ACTION ITEM: Look over the entries that follow and work out how many lines contain "linejoin". State the number only.

DATA FOR ANALYSIS:

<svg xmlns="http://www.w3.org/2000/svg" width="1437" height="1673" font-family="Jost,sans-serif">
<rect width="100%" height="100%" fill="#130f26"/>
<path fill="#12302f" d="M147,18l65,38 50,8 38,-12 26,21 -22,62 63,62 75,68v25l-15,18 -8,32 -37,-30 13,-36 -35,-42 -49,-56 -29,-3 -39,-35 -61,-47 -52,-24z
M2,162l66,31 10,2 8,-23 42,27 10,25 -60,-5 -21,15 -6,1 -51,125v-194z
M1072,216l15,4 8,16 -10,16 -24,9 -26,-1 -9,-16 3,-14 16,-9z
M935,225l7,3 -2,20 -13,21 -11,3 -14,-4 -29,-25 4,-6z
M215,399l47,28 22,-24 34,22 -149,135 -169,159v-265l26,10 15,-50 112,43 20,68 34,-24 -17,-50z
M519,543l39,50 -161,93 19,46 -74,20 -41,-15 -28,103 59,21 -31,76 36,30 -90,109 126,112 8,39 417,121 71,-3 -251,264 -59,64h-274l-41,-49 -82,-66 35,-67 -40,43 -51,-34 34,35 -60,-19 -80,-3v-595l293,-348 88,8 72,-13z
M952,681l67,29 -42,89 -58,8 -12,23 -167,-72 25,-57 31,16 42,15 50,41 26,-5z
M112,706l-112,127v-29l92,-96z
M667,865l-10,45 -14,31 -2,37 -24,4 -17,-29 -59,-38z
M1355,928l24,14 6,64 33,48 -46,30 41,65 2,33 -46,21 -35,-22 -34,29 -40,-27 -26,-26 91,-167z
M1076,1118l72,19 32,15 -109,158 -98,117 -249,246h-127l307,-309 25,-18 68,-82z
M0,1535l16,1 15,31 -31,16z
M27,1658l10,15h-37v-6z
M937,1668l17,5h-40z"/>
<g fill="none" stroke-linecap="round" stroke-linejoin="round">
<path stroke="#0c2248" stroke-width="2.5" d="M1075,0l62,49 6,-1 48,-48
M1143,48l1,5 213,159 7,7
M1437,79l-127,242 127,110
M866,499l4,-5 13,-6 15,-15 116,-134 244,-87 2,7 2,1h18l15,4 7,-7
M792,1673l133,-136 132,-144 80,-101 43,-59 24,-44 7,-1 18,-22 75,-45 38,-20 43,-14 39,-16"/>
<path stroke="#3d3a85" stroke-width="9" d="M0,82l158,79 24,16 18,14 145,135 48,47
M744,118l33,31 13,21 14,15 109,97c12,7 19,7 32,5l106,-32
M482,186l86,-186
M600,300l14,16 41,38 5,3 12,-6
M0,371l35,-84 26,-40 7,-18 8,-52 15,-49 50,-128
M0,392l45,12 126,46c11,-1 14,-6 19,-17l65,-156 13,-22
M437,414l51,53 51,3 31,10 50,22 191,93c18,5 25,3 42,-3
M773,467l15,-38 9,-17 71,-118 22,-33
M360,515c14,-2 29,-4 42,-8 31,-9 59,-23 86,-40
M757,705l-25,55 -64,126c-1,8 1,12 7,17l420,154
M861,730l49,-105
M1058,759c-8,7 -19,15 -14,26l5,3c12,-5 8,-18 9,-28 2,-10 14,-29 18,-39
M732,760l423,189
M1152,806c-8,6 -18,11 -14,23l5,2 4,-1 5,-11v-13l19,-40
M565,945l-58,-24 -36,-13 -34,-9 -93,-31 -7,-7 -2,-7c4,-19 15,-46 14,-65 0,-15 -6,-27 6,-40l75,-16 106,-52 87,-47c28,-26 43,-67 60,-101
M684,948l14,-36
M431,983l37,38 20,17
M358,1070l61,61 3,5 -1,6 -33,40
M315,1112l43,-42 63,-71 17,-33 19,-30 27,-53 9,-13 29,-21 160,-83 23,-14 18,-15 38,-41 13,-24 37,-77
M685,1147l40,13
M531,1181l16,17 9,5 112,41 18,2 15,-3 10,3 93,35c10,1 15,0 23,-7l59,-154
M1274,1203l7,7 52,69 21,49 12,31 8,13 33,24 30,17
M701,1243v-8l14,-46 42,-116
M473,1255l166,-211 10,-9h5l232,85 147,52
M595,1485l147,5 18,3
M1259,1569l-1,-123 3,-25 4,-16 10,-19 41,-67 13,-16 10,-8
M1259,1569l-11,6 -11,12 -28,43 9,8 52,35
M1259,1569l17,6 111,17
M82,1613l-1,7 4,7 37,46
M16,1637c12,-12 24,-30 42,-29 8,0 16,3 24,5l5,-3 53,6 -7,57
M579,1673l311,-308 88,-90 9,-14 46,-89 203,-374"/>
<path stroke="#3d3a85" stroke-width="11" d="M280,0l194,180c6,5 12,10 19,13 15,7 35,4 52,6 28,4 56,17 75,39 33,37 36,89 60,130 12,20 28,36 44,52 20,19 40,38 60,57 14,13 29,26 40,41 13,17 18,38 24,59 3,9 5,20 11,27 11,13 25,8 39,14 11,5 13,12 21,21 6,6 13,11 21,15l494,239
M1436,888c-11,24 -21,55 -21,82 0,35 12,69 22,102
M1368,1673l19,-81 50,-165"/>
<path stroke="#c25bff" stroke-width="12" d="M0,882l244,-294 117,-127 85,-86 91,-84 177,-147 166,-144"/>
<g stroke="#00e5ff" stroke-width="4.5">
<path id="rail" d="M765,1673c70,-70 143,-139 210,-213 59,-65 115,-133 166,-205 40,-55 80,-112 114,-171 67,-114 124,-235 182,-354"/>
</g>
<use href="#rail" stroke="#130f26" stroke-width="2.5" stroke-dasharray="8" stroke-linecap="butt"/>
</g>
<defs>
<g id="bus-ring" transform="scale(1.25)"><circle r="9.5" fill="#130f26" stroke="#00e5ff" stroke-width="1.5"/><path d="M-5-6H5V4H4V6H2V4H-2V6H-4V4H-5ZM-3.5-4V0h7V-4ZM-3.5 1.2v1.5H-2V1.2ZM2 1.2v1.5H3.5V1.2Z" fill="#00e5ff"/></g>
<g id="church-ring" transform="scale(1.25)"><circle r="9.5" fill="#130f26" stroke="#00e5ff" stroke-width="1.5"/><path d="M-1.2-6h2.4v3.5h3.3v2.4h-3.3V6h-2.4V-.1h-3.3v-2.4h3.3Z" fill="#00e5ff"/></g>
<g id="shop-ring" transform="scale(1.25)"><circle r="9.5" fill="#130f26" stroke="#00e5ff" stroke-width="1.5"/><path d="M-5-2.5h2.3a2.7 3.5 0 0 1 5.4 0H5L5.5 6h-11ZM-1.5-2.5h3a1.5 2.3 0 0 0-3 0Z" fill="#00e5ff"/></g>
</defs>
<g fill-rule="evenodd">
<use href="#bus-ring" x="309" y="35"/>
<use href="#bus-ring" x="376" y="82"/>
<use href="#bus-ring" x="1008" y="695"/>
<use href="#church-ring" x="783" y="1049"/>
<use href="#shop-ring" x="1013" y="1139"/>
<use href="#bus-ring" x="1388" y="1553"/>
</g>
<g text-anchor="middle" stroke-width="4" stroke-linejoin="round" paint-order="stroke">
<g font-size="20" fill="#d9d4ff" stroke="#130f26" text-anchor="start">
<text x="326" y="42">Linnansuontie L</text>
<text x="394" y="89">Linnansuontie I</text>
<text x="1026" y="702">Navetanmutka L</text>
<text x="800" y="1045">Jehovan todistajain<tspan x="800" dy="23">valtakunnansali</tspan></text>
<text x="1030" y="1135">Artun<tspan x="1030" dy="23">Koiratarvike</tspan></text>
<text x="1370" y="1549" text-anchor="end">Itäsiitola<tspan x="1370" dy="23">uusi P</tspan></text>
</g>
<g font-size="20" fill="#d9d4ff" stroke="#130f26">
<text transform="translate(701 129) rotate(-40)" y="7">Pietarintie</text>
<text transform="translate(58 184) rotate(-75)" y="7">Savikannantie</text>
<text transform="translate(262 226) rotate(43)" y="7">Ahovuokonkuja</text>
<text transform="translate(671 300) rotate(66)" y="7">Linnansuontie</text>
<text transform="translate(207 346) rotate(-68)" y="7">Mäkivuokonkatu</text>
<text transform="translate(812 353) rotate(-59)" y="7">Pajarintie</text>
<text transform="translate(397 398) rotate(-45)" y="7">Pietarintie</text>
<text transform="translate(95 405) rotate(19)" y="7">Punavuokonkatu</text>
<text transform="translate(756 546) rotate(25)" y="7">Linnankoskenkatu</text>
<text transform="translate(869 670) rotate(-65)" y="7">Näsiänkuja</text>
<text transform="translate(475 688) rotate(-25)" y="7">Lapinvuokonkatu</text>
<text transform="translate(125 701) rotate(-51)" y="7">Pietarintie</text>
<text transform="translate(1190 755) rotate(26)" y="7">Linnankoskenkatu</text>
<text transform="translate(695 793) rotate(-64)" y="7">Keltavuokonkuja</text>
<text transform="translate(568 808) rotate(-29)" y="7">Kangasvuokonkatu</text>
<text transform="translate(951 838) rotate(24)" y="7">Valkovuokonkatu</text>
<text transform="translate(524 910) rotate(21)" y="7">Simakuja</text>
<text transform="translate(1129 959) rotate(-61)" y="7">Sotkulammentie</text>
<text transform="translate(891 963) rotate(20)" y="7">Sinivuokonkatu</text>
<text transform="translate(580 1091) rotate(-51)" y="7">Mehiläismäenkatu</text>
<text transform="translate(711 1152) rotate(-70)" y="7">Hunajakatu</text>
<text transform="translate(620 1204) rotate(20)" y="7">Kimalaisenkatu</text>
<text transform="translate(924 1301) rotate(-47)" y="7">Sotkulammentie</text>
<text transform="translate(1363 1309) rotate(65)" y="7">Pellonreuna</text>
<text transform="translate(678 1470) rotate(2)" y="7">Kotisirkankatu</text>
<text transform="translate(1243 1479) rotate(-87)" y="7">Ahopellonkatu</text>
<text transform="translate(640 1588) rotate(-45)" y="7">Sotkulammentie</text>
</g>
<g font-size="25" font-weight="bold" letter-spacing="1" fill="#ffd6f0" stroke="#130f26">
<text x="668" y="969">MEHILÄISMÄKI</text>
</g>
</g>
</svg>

SOLUTION TO THE PROBLEM: 2